# PROBLEM
Please copy out the records below again, switching "common name" to "vernacular name" everywhere it appears and leaving everything else unchanged.
======== RECORDED DATA ========
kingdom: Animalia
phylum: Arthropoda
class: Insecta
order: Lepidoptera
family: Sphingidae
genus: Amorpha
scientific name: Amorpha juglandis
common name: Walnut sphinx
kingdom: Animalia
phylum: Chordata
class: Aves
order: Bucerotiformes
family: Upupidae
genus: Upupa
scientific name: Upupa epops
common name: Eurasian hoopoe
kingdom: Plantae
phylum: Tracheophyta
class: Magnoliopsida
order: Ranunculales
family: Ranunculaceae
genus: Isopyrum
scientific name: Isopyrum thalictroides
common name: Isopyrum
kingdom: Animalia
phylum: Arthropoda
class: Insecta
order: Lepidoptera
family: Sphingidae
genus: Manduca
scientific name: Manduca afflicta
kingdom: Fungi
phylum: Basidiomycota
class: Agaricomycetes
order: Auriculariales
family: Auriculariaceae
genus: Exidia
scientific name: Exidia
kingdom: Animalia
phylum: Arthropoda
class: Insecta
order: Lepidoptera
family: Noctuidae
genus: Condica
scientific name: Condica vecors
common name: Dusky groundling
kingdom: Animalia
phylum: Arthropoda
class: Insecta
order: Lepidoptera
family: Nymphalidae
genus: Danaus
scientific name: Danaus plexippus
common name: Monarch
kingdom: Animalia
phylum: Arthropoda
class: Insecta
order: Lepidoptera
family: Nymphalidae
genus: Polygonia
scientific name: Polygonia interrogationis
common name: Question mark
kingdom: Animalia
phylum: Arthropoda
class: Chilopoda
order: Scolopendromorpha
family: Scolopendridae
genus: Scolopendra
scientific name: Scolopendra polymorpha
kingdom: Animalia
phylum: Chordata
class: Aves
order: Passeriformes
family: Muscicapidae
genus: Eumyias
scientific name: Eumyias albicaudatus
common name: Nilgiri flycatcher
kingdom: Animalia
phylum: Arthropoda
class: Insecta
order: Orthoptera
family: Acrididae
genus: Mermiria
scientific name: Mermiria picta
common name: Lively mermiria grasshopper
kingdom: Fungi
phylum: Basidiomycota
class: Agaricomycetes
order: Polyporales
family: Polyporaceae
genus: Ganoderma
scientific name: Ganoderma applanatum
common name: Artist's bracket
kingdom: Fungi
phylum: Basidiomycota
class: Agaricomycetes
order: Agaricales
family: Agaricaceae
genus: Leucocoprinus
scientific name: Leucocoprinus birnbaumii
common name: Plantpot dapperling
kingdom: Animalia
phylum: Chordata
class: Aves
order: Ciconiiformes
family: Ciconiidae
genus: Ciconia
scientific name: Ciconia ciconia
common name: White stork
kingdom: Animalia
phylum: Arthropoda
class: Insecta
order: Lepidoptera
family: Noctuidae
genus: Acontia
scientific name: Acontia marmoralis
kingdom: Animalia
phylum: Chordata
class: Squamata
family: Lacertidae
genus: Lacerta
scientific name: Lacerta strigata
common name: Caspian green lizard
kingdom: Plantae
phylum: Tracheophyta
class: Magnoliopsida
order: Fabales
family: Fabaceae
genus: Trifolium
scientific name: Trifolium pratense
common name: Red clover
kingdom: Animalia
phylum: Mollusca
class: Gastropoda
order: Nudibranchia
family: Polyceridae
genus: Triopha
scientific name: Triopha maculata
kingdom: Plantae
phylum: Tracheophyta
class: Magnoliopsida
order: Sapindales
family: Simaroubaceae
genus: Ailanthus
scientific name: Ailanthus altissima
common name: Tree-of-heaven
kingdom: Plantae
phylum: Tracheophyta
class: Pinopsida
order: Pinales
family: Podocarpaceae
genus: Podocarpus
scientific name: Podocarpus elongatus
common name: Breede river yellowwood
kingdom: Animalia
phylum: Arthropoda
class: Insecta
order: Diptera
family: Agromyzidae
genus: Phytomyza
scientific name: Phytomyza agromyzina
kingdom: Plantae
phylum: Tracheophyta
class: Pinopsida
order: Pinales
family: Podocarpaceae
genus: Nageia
========
# CORRECT OUTPUT
kingdom: Animalia
phylum: Arthropoda
class: Insecta
order: Lepidoptera
family: Sphingidae
genus: Amorpha
scientific name: Amorpha juglandis
vernacular name: Walnut sphinx
kingdom: Animalia
phylum: Chordata
class: Aves
order: Bucerotiformes
family: Upupidae
genus: Upupa
scientific name: Upupa epops
vernacular name: Eurasian hoopoe
kingdom: Plantae
phylum: Tracheophyta
class: Magnoliopsida
order: Ranunculales
family: Ranunculaceae
genus: Isopyrum
scientific name: Isopyrum thalictroides
vernacular name: Isopyrum
kingdom: Animalia
phylum: Arthropoda
class: Insecta
order: Lepidoptera
family: Sphingidae
genus: Manduca
scientific name: Manduca afflicta
kingdom: Fungi
phylum: Basidiomycota
class: Agaricomycetes
order: Auriculariales
family: Auriculariaceae
genus: Exidia
scientific name: Exidia
kingdom: Animalia
phylum: Arthropoda
class: Insecta
order: Lepidoptera
family: Noctuidae
genus: Condica
scientific name: Condica vecors
vernacular name: Dusky groundling
kingdom: Animalia
phylum: Arthropoda
class: Insecta
order: Lepidoptera
family: Nymphalidae
genus: Danaus
scientific name: Danaus plexippus
vernacular name: Monarch
kingdom: Animalia
phylum: Arthropoda
class: Insecta
order: Lepidoptera
family: Nymphalidae
genus: Polygonia
scientific name: Polygonia interrogationis
vernacular name: Question mark
kingdom: Animalia
phylum: Arthropoda
class: Chilopoda
order: Scolopendromorpha
family: Scolopendridae
genus: Scolopendra
scientific name: Scolopendra polymorpha
kingdom: Animalia
phylum: Chordata
class: Aves
order: Passeriformes
family: Muscicapidae
genus: Eumyias
scientific name: Eumyias albicaudatus
vernacular name: Nilgiri flycatcher
kingdom: Animalia
phylum: Arthropoda
class: Insecta
order: Orthoptera
family: Acrididae
genus: Mermiria
scientific name: Mermiria picta
vernacular name: Lively mermiria grasshopper
kingdom: Fungi
phylum: Basidiomycota
class: Agaricomycetes
order: Polyporales
family: Polyporaceae
genus: Ganoderma
scientific name: Ganoderma applanatum
vernacular name: Artist's bracket
kingdom: Fungi
phylum: Basidiomycota
class: Agaricomycetes
order: Agaricales
family: Agaricaceae
genus: Leucocoprinus
scientific name: Leucocoprinus birnbaumii
vernacular name: Plantpot dapperling
kingdom: Animalia
phylum: Chordata
class: Aves
order: Ciconiiformes
family: Ciconiidae
genus: Ciconia
scientific name: Ciconia ciconia
vernacular name: White stork
kingdom: Animalia
phylum: Arthropoda
class: Insecta
order: Lepidoptera
family: Noctuidae
genus: Acontia
scientific name: Acontia marmoralis
kingdom: Animalia
phylum: Chordata
class: Squamata
family: Lacertidae
genus: Lacerta
scientific name: Lacerta strigata
vernacular name: Caspian green lizard
kingdom: Plantae
phylum: Tracheophyta
class: Magnoliopsida
order: Fabales
family: Fabaceae
genus: Trifolium
scientific name: Trifolium pratense
vernacular name: Red clover
kingdom: Animalia
phylum: Mollusca
class: Gastropoda
order: Nudibranchia
family: Polyceridae
genus: Triopha
scientific name: Triopha maculata
kingdom: Plantae
phylum: Tracheophyta
class: Magnoliopsida
order: Sapindales
family: Simaroubaceae
genus: Ailanthus
scientific name: Ailanthus altissima
vernacular name: Tree-of-heaven
kingdom: Plantae
phylum: Tracheophyta
class: Pinopsida
order: Pinales
family: Podocarpaceae
genus: Podocarpus
scientific name: Podocarpus elongatus
vernacular name: Breede river yellowwood
kingdom: Animalia
phylum: Arthropoda
class: Insecta
order: Diptera
family: Agromyzidae
genus: Phytomyza
scientific name: Phytomyza agromyzina
kingdom: Plantae
phylum: Tracheophyta
class: Pinopsida
order: Pinales
family: Podocarpaceae
genus: Nageia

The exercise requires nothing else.